As time marched on, unfortunately so did the dementia, weakness and mini strokes, leaving her unable to convey her thoughts. She tried and we tried but, unable to make herself understood, this kind, friendly person gradually withdrew. In unexpected moments, in her anger, she didn’t seem herself. But think of the deep frustration of being unable to make oneself understood!
Mom declined for years. We could no longer take her for a drive, she became bedbound and stopped eating. We prepared for the end and said our loving goodbyes. But after some days she began to eat again, even though unable to feed herself, needing bed baths and skin care. Sometimes she’d stare off into space. Other times she’d say her father (who passed in 1989) was there. At one point she seemed to go “out” for a bit and was sad to return to her confined existence. But more months went by and she just grew weaker day by day.She’s been at the end of life for over six years. This brings mixed feelings that there is seemingly no end, yet grief that soon she will be gone.

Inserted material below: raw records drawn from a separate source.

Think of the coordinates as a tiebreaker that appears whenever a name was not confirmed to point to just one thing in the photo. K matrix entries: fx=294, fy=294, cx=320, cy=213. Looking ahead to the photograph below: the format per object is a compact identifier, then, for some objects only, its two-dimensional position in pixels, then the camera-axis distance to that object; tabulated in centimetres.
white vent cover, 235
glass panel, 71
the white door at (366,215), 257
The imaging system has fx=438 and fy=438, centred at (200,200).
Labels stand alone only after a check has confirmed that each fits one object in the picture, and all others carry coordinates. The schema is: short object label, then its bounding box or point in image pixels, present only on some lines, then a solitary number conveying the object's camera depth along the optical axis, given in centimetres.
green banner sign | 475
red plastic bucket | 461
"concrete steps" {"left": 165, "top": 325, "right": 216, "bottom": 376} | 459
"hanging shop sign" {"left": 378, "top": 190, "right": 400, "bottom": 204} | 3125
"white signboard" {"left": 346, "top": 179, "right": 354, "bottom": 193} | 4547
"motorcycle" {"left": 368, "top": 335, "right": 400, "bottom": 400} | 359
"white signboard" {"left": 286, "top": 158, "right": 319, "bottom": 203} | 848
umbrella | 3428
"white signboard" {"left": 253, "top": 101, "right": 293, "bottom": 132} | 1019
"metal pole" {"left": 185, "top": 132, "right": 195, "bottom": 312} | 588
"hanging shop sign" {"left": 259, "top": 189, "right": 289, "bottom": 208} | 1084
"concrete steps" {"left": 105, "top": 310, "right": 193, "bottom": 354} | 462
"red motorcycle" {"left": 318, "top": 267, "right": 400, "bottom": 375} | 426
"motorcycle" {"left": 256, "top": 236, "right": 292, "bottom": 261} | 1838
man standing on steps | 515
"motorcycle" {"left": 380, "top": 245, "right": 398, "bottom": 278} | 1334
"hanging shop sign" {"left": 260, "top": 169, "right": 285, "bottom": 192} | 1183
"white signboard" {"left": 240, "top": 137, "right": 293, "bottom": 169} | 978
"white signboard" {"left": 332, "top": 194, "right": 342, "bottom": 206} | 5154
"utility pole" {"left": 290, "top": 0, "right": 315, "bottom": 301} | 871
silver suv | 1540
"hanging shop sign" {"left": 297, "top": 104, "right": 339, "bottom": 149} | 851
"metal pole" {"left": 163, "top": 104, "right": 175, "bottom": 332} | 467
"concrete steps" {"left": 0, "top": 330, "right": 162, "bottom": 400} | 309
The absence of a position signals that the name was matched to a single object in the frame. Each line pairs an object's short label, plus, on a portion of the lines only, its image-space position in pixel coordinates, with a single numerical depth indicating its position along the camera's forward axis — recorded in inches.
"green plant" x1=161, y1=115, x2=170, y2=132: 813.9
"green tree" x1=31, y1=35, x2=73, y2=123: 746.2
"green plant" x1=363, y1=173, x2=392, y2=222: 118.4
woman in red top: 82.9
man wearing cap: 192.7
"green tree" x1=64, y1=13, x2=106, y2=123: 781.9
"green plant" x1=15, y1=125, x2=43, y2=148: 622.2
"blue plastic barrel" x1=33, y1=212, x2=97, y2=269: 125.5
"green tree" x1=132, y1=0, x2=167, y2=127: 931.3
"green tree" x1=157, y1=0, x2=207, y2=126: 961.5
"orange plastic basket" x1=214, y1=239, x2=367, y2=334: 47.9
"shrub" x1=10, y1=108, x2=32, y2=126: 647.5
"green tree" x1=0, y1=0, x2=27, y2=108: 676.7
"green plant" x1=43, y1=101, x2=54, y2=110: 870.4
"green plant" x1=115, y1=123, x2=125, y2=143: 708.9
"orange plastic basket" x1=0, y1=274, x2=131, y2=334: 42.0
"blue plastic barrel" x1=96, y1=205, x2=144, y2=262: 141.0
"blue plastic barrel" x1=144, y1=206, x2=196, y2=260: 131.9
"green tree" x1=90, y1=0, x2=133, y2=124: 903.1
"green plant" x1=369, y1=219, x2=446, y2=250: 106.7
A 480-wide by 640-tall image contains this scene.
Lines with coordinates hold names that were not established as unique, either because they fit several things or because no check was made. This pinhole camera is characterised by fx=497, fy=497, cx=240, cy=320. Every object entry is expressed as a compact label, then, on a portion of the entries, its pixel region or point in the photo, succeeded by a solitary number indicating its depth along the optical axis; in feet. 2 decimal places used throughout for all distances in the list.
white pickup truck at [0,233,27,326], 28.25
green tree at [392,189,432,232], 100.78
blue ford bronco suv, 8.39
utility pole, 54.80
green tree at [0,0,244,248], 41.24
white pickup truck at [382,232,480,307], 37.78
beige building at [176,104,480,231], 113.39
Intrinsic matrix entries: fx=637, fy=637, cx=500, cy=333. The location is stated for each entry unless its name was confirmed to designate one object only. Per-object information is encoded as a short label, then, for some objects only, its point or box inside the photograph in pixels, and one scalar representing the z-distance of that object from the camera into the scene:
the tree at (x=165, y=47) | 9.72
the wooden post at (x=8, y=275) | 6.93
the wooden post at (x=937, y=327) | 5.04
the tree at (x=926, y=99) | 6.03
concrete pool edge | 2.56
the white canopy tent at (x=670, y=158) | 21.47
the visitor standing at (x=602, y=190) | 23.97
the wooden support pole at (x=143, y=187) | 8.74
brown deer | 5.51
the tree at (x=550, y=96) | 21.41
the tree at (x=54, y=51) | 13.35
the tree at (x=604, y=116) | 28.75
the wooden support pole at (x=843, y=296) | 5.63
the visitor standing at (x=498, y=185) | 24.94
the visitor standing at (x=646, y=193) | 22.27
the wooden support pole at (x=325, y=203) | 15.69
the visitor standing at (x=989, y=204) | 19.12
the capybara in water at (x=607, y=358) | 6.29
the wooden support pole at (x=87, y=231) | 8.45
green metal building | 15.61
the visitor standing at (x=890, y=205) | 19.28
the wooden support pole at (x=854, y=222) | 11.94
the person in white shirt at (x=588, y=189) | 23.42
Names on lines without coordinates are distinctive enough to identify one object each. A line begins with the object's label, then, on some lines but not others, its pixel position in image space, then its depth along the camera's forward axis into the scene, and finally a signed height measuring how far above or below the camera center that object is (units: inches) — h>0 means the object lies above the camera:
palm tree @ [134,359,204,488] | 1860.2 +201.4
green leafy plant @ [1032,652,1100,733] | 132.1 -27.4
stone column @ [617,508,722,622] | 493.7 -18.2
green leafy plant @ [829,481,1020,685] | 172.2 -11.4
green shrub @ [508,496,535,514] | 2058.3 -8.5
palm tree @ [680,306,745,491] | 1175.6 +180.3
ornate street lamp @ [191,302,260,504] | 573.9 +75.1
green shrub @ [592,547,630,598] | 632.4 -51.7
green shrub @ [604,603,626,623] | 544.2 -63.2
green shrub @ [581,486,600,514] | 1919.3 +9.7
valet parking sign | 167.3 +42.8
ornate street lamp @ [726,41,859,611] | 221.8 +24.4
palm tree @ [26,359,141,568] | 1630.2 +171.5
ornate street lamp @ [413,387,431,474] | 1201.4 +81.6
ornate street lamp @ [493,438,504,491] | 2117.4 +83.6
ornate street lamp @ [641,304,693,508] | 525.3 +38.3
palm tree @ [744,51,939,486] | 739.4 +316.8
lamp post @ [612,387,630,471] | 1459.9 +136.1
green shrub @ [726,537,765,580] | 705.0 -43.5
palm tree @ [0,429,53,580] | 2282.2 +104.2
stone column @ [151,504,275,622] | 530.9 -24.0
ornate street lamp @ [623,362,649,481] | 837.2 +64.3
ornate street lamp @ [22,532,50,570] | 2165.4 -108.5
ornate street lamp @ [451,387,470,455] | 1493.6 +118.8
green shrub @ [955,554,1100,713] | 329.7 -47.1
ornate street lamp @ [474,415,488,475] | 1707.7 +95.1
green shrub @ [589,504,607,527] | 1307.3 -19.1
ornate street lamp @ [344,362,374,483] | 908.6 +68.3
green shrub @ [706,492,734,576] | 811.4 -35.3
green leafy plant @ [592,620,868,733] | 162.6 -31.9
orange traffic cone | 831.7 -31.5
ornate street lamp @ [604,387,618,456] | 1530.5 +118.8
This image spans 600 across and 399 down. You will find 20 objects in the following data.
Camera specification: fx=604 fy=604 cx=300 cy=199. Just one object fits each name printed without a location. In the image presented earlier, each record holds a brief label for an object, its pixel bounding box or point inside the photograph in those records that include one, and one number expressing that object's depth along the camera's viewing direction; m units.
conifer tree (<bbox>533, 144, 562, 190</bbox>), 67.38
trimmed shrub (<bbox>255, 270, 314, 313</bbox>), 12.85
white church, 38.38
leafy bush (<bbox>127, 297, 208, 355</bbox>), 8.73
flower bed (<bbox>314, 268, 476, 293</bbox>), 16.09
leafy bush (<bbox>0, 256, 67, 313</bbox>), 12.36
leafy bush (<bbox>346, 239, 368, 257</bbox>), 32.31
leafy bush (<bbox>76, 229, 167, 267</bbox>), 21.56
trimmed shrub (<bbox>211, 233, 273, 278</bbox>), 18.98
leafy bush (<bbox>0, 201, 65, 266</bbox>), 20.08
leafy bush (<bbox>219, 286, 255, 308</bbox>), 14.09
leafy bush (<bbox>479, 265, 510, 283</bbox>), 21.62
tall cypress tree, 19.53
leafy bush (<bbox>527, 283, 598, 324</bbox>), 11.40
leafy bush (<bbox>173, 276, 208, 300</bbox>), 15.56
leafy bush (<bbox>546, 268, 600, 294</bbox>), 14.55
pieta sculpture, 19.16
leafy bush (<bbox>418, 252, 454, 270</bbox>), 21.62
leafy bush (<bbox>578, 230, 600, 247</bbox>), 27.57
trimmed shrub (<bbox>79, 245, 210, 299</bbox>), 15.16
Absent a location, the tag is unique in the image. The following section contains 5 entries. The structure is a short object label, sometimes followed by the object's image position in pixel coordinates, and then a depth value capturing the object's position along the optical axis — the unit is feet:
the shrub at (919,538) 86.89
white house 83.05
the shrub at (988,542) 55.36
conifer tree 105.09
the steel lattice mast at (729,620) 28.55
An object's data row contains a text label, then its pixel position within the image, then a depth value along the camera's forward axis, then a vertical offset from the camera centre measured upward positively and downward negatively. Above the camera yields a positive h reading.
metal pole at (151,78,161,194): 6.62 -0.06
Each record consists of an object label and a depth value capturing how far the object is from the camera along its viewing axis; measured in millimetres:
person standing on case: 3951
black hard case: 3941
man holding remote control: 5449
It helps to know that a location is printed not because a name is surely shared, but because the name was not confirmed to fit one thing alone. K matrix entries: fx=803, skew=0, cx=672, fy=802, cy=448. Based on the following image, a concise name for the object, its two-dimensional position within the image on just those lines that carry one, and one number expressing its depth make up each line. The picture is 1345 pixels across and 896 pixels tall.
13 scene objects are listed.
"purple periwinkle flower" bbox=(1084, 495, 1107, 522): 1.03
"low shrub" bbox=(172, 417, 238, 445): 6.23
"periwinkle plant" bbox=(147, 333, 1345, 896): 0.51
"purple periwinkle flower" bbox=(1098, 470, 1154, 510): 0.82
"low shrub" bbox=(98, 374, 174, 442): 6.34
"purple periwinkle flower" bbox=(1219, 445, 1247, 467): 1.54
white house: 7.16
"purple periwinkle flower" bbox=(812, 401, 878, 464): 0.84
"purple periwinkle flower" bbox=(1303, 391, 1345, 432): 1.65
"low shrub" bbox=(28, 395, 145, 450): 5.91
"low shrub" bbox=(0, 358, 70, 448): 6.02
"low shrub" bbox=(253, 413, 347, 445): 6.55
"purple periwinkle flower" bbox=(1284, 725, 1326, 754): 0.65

Without our Lemurian Philosophy, this would be an almost intolerable situation. But we have practiced finding the good in every circumstance, even seemingly hopeless ones. It’s always there somewhere! And we’ve used this time wisely. My mother has her affairs in order, and we have talked about transition, our love for one another.
Our understanding of reincarnation is a great comfort. We may feel so close to this person not only because she is our mother in this incarnation, but we may have lived other lives together too. And we know this life is not the end but only one chapter in a large book of our experiences on earth. In comparison to the lives we have already lived and the many ahead of us, this one is a passing moment and its difficult times will soon pass.
We also know we each have a purpose to fulfill that we decided upon before this lifetime and until that is completed, we are not ready to leave this life. Is that why mom still holds on? Some karma from another lifetime she wants to work through now to free her for a more uplifting next lifetime? Isn’t this her life alone –– between her and God? We may die with family all around us, but death is still a very personal moment. Yet as Lemurians we know that loved ones who passed before, and Egos of higher advancement, are there to take our outstretched hand as we let go of the earthly ties and return to a familiar astral home. We’ve all been through transition many times before. We can know our loved one is okay, at peace and in good hands.
It’s difficult to live through the long goodbye. We probably won’t know when the end is near. It has seemed near so many times and she bounces back. But we do know we’ve said all we wanted to be sure we’d said. We no longer say goodbye. We just visit, hold her hand, tell her news we think she’ll understand, kiss her and trust she is well cared for and in God’s hands.
As Lemurians we are keenly aware of not wanting to intrude into the choices and life of another person. So our prayers are for his or her greatest good, not for specific outcomes. But when we do pray in this way it is saying to God, “Thy will, not mine.” When it comes from our heart it truly brings a measure of peace.